Another one-third are in a bad relationship and they're out "hunting". Some dating sites cater to the Married but Looking crowd, others ask people to pledge honesty about their marriage status and don't accept married members. So, how do you find out if he's married without hiring a private investigator? We hope this article helps:
Picture this scenario: You’re a woman on her own, with or without a relationship or two in your past. While the single life can be carefree and exciting, you also look forward to the companionship of a man who can be your best friend, your romantic partner, and, possibly, your future husband.
There’s just one catch. The last thing you want is to get involved with a married man, and not all men are forthcoming about their status. How do you find out if he’s already “taken”?
The one answer we heard from everyone we asked was "Be direct". Before you go to the trouble of typing his name into a search engine such as Google.com or Yahoo.com, or even paying for an online background check, ask up front if he’s married or currently in a relationship. Remind him "married" means not legally divorced - some guys think separated is divorced, go figure!
We also learned from dating experts that married men often give clues about their real lives, whether they mean to or not. Here are some tips on what to look for:
- Where do you typically go for dates? Does he avoid places near where he lives or works? Have you been to his home? Met his family? Is he nervous about being seen with you in public?
- Does he give you a cell phone number or a work number, but never a home phone number? Does he tell you only to call him at work because he’s never home?
- Does he call off dates with frequent tales of bad luck? A car that breaks down, a forgotten appointment, a sudden change in work schedule? Bad luck happens to everyone now and then, but people with something to hide seem to have more than their fair share of it.
- Not all married men wear a wedding band, and not all rings are wedding rings, but if you see a tan line or a groove where he would ordinarily be wearing a ring, that may be cause for suspicion.
- Ask him what he likes to eat. Single men either cook for themselves, or they go out to eat. If he looks well nourished but is vague about his dining-in preferences, someone, probably his wife, is feeding him.
- Does he use the words “we” or “I” when he talks about vacations, adventures, or day to day activities? If he unconsciously refers to himself in the plural, there may well be a wife and family involved.

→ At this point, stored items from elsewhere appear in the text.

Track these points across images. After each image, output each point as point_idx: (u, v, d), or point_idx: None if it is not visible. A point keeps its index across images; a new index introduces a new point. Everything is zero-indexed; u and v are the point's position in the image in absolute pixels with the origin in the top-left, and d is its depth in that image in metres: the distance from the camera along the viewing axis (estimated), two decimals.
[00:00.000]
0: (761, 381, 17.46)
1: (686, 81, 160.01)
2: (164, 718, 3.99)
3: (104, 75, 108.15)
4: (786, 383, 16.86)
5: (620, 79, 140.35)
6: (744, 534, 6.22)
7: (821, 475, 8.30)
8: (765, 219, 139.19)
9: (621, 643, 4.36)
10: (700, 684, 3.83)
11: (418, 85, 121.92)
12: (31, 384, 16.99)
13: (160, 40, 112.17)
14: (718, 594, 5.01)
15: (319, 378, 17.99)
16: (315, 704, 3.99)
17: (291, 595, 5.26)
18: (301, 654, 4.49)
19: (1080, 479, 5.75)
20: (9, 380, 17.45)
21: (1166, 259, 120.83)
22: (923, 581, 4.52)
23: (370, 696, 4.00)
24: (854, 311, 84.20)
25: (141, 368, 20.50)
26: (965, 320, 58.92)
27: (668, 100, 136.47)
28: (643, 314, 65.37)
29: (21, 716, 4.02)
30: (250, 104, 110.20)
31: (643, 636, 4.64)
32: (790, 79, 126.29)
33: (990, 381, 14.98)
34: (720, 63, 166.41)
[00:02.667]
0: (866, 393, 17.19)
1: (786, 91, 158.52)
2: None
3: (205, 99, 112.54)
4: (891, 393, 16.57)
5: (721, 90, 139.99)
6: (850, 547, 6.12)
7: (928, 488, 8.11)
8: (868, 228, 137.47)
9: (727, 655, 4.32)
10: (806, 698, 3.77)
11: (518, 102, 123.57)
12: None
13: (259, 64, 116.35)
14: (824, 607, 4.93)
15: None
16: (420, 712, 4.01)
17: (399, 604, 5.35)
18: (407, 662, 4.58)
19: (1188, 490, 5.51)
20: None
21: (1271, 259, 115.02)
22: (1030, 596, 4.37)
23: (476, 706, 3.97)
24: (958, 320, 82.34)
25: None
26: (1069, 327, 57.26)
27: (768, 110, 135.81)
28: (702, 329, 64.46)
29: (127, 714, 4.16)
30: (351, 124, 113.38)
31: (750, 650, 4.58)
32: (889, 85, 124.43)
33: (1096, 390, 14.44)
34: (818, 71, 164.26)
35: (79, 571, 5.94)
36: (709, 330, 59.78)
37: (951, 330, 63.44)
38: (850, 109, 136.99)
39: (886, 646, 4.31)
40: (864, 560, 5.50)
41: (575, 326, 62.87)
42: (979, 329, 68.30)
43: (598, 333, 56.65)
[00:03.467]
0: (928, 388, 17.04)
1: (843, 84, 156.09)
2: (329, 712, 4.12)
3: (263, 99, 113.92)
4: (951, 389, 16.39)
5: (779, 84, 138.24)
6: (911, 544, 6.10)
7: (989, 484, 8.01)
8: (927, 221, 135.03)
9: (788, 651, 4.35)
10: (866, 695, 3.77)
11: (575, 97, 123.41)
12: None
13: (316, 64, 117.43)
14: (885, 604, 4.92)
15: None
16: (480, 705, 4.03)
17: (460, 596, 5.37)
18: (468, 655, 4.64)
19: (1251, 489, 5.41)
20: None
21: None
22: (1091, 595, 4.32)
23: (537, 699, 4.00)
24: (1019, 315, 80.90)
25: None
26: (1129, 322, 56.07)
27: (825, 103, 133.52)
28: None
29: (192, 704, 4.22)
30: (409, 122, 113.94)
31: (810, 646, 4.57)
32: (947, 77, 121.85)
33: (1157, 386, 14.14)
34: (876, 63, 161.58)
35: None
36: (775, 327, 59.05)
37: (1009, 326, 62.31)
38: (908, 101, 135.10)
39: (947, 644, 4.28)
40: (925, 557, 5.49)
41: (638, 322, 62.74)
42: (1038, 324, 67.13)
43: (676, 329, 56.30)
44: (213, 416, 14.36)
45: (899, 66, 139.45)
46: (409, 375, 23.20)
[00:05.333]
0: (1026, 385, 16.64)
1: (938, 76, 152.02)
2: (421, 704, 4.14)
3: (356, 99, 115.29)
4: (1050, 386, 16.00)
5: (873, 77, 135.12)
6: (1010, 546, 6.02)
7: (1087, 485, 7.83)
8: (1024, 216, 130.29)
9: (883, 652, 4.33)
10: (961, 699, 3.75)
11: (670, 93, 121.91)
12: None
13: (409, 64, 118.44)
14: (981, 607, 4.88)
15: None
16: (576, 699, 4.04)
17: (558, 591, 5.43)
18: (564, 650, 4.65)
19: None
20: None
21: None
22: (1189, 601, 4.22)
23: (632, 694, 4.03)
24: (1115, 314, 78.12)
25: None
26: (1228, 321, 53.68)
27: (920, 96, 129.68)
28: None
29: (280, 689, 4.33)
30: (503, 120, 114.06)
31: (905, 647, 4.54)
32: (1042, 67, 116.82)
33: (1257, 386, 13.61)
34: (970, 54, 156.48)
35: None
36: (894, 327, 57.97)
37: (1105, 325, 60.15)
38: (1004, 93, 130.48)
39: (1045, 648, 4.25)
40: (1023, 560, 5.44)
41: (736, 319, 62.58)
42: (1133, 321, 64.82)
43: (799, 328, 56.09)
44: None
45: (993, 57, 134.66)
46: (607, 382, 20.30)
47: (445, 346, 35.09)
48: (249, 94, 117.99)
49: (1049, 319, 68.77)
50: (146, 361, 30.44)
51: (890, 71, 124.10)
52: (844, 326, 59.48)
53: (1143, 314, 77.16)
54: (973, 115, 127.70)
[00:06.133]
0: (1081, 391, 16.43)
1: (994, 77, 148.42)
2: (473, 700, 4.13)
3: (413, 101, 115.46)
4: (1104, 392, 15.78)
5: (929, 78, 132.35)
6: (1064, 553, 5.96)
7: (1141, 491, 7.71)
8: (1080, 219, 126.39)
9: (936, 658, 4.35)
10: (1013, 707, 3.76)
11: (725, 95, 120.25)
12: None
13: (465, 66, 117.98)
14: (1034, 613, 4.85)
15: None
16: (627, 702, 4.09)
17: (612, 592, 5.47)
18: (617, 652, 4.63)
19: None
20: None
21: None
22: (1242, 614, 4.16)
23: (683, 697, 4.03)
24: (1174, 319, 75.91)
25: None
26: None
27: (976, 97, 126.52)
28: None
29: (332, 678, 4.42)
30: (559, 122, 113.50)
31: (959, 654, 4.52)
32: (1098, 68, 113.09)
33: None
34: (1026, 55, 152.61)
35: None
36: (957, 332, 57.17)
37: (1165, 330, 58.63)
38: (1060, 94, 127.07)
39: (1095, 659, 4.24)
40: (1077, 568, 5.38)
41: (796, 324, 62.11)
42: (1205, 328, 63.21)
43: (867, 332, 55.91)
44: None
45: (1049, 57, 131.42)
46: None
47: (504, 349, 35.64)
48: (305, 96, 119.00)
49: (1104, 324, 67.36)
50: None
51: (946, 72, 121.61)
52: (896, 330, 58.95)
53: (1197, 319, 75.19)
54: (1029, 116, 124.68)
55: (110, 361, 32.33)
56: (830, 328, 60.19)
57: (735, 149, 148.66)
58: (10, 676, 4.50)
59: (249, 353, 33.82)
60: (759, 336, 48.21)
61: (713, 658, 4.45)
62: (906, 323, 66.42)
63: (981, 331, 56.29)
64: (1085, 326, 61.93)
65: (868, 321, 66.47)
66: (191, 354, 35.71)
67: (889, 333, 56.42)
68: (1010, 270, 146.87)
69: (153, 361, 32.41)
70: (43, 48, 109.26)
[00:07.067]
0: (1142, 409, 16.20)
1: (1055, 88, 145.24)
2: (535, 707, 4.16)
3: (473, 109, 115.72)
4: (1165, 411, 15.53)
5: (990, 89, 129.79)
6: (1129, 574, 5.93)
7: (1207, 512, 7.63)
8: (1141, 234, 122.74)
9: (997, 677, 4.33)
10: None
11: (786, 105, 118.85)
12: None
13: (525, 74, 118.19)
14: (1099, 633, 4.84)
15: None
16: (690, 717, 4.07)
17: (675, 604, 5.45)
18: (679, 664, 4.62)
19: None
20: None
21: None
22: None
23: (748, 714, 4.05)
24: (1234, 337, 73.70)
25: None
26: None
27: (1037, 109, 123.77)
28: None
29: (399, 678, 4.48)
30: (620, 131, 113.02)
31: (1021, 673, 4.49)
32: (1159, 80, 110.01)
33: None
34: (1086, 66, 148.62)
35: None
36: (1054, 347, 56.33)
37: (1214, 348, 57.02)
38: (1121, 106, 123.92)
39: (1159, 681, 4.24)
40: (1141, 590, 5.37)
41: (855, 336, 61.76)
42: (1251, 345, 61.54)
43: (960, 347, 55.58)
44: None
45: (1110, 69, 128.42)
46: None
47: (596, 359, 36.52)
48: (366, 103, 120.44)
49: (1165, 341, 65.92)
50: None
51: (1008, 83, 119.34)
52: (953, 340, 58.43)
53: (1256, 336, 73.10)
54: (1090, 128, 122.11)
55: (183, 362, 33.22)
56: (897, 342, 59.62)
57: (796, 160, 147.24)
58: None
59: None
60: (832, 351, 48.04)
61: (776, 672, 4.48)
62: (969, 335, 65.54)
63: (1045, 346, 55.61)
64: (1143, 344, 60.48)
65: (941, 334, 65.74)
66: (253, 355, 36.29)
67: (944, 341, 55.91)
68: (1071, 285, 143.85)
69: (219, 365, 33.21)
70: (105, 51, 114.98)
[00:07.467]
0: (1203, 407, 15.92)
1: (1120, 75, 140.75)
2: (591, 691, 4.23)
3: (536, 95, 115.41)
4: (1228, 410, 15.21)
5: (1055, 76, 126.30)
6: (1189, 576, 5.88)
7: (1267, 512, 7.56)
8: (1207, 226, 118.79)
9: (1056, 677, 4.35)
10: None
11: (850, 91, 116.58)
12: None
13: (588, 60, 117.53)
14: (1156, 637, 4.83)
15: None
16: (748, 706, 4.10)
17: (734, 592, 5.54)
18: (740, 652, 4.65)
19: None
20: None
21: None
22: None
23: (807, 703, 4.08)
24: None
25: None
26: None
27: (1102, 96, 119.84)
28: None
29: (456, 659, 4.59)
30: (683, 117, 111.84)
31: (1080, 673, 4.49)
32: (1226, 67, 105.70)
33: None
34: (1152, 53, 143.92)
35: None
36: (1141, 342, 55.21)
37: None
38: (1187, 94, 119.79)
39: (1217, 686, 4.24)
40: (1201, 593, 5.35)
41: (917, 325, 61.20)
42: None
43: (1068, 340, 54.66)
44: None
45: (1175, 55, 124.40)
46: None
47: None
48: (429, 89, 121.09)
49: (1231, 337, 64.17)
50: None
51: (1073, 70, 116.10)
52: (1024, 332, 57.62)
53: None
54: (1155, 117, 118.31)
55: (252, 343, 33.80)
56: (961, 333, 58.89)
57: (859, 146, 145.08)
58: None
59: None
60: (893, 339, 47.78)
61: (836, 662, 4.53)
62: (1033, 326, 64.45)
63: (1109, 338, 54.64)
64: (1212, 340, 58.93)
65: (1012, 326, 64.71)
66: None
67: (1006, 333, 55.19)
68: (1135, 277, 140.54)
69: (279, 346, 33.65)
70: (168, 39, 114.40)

- Does he keep an odd schedule? If he works regular daytime hours but can never seem to meet you for dinner during the week, or if he’s oddly strict about when you can call, he may be trying to coordinate his home life and his extracurricular activities.
What's his attitude about relationships? Does he admit to, or mention previous infidelities? Does he think monogamy is boring, stifling, or impossible to achieve?
Romance and excitement are wonderful, but the best relationships are based on trust, friendship and fidelity. Use your best judgment in deciding whether to continue a relationship with a man you know (or suspect) is married, but give some thought to how you would feel about the “other woman” if you were his wife.